*** Opening of Source data ***
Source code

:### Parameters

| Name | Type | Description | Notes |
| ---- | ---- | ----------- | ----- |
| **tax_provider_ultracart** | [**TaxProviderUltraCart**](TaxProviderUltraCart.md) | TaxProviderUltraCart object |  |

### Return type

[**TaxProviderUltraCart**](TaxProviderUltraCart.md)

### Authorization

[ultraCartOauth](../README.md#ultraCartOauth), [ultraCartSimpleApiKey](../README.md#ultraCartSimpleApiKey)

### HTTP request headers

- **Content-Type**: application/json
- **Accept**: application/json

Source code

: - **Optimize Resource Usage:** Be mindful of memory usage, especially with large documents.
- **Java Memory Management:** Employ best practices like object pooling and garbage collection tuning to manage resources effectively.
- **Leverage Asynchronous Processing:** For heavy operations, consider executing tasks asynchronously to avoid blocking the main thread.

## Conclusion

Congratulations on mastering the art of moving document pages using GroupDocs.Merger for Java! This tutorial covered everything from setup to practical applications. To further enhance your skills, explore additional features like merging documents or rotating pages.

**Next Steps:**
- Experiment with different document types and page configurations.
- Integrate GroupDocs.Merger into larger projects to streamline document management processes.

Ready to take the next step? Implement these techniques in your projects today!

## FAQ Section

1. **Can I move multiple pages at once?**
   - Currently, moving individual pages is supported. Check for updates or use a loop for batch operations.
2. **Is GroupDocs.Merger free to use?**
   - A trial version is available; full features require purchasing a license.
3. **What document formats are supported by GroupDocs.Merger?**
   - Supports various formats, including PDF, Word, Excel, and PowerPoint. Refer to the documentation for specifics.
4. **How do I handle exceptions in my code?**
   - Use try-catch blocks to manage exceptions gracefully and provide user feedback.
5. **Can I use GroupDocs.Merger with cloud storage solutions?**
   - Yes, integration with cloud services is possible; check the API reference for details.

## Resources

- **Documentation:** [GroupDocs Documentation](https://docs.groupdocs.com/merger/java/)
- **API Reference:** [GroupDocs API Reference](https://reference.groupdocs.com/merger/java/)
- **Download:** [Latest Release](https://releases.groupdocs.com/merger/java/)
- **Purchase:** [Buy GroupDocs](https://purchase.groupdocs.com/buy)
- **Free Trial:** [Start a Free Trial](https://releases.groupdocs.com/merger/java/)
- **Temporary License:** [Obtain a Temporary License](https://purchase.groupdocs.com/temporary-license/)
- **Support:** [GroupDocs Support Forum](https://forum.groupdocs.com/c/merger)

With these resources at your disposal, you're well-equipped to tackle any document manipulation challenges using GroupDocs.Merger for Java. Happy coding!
*** Close of Source data ***
● **Job item**:
Copy each of the items above character for character, keeping every symbol, space, and line break unchanged.

● **Response to the exercise**:
Source code

:### Parameters

| Name | Type | Description | Notes |
| ---- | ---- | ----------- | ----- |
| **tax_provider_ultracart** | [**TaxProviderUltraCart**](TaxProviderUltraCart.md) | TaxProviderUltraCart object |  |

### Return type

[**TaxProviderUltraCart**](TaxProviderUltraCart.md)

### Authorization

[ultraCartOauth](../README.md#ultraCartOauth), [ultraCartSimpleApiKey](../README.md#ultraCartSimpleApiKey)

### HTTP request headers

- **Content-Type**: application/json
- **Accept**: application/json

Source code

: - **Optimize Resource Usage:** Be mindful of memory usage, especially with large documents.
- **Java Memory Management:** Employ best practices like object pooling and garbage collection tuning to manage resources effectively.
- **Leverage Asynchronous Processing:** For heavy operations, consider executing tasks asynchronously to avoid blocking the main thread.

## Conclusion

Congratulations on mastering the art of moving document pages using GroupDocs.Merger for Java! This tutorial covered everything from setup to practical applications. To further enhance your skills, explore additional features like merging documents or rotating pages.

**Next Steps:**
- Experiment with different document types and page configurations.
- Integrate GroupDocs.Merger into larger projects to streamline document management processes.

Ready to take the next step? Implement these techniques in your projects today!

## FAQ Section

1. **Can I move multiple pages at once?**
   - Currently, moving individual pages is supported. Check for updates or use a loop for batch operations.
2. **Is GroupDocs.Merger free to use?**
   - A trial version is available; full features require purchasing a license.
3. **What document formats are supported by GroupDocs.Merger?**
   - Supports various formats, including PDF, Word, Excel, and PowerPoint. Refer to the documentation for specifics.
4. **How do I handle exceptions in my code?**
   - Use try-catch blocks to manage exceptions gracefully and provide user feedback.
5. **Can I use GroupDocs.Merger with cloud storage solutions?**
   - Yes, integration with cloud services is possible; check the API reference for details.

## Resources

- **Documentation:** [GroupDocs Documentation](https://docs.groupdocs.com/merger/java/)
- **API Reference:** [GroupDocs API Reference](https://reference.groupdocs.com/merger/java/)
- **Download:** [Latest Release](https://releases.groupdocs.com/merger/java/)
- **Purchase:** [Buy GroupDocs](https://purchase.groupdocs.com/buy)
- **Free Trial:** [Start a Free Trial](https://releases.groupdocs.com/merger/java/)
- **Temporary License:** [Obtain a Temporary License](https://purchase.groupdocs.com/temporary-license/)
- **Support:** [GroupDocs Support Forum](https://forum.groupdocs.com/c/merger)

With these resources at your disposal, you're well-equipped to tackle any document manipulation challenges using GroupDocs.Merger for Java. Happy coding!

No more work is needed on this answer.